Мы выстирали самые приличные из уродливых занавесок и решили развесить в нежилых комнатах, не для красоты, а для тепла – на весь дом у нас один электронагреватель и камин, зимой здесь будет как на Северном полюсе. Джастин и Дэниэл вешали занавески на втором этаже, а мы с Эбби и Рафом – наверху. Эбби и я нанизывали на струну крючки, и вдруг снизу раздался грохот, крик Джастина, потом голос Дэниэла: “Ничего, я цел!”
– Что такое? – встрепенулся Раф. Он кое-как держал равновесие на подоконнике, ухватившись одной рукой за карниз.
– Кто-то откуда-то грохнулся, – процедила Эбби с крючками в зубах, – или обо что-то споткнулся. Ничего, жить будет.
Снизу послышался вопль, и Джастин позвал:
– Лекси, Эбби, Раф, скорей сюда! Смотрите!
Мы бросились вниз, в нежилую комнату. Там, среди всякой рухляди, стояли на коленях Дэниэл и Джастин, я даже сперва испугалась, не покалечился ли кто из них. И тут увидела, на что они смотрят. Между ними на полу лежала потемневшая кожаная сумка, а в руках у Дэниэла блестел револьвер.

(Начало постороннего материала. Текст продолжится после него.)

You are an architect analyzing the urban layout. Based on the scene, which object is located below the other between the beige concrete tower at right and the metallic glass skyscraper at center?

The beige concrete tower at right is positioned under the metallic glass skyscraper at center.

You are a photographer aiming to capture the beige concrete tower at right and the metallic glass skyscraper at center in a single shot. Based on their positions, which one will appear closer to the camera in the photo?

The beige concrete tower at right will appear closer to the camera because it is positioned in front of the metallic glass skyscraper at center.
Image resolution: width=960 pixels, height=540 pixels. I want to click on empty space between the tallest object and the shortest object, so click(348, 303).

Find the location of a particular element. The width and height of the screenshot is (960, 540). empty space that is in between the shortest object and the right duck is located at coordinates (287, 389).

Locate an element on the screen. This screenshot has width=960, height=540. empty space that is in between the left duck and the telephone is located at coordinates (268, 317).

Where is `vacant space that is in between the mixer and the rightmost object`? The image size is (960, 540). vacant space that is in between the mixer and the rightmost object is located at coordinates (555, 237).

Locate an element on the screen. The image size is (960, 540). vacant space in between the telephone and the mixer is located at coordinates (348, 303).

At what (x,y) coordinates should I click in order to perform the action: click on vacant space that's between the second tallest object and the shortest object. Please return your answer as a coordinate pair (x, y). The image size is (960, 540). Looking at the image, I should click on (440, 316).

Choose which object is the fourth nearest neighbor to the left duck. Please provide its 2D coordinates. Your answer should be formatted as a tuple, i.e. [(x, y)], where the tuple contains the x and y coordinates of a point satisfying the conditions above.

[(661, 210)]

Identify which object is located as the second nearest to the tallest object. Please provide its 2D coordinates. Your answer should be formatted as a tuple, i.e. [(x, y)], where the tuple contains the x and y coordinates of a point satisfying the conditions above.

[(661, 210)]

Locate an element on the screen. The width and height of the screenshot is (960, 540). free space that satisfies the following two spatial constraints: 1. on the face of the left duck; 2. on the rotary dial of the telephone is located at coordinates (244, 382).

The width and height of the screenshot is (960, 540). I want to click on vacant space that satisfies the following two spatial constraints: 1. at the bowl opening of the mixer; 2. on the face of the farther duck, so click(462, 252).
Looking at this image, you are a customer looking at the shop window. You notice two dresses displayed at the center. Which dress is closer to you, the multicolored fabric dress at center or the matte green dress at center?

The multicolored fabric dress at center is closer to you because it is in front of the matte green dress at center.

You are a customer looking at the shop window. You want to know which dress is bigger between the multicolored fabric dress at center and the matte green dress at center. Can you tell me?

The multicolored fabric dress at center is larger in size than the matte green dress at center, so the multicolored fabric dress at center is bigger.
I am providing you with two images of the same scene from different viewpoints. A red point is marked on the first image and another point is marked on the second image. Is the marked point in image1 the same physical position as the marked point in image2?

– Дэниэл со стремянки сорвался, – объяснил Джастин, – и все это сшиб, и эта штука тоже упала, прямо возле его ног. Я даже не понял откуда, в таком-то хаосе поди разбери. Бог знает что еще там есть.
Это был “Уэбли” – красавец, сквозь корку грязи проглядывала патина.
– Боже… – Раф плюхнулся рядом с Дэниэлом, протянул руку, погладил ствол. – “Уэбли МК-6”, старинный. Их выпускали в Первую мировую. Твой чокнутый дядюшка или кто он тебе, Дэниэл, – тот, на кого ты похож, – может, это его.
Дэниэл кивнул, бегло осмотрел револьвер, откинул ствол: разряжен.
– Уильям, – пояснил он. – Да, может, и его. – Он защелкнул ствол, бережно сжал рукоятку.
– Грязный, – сказал Раф, – но не беда, почистим. Подержать пару дней в хорошем растворителе да щеткой шлифануть. Просить патроны – это, наверное, уже перебор?
Дэниэл улыбнулся ему с неожиданной теплотой. Перевернул кожаную сумку, и оттуда вывалилась потемневшая картонная коробка с патронами.
– Ух ты, красота! – Раф взял коробку, тряхнул. Судя по звуку, почти полная, штук девять-десять. – Мы его быстренько в порядок приведем! Я куплю растворитель.
– Это не игрушка, если не разбираешься, лучше не трогай, – предостерегла Эбби.
Она одна не подошла полюбоваться револьвером, и радости в ее голосе не чувствовалось. Я и сама не знала, что думать. “Уэбли” – красавец, я бы охотно из него постреляла, но когда работаешь агентом, то уже совсем по-другому смотришь на забавы с оружием. Сэм бы точно не одобрил.
Раф закатил глаза.
– С чего ты взяла, что я не разбираюсь? Отец меня брал каждый год на охоту, с семи лет. Я в фазана на лету попадаю, три выстрела из пяти у меня удачные. Однажды мы ездили в Шотландию…
– А это вообще законно? – поинтересовалась Эбби. – Разве не нужна нам лицензия или как ее там?
– Это же семейная реликвия, – возразил Джастин. – Мы его не покупали, а получили в наследство.
Опять “мы”!
– Лицензия нужна не на покупку оружия, глупый, – вмешалась я, – а чтобы им владеть.
Пусть Фрэнк объясняет Сэму, что револьвер мы не конфискуем, даже если лицензии на него нет и не было никогда.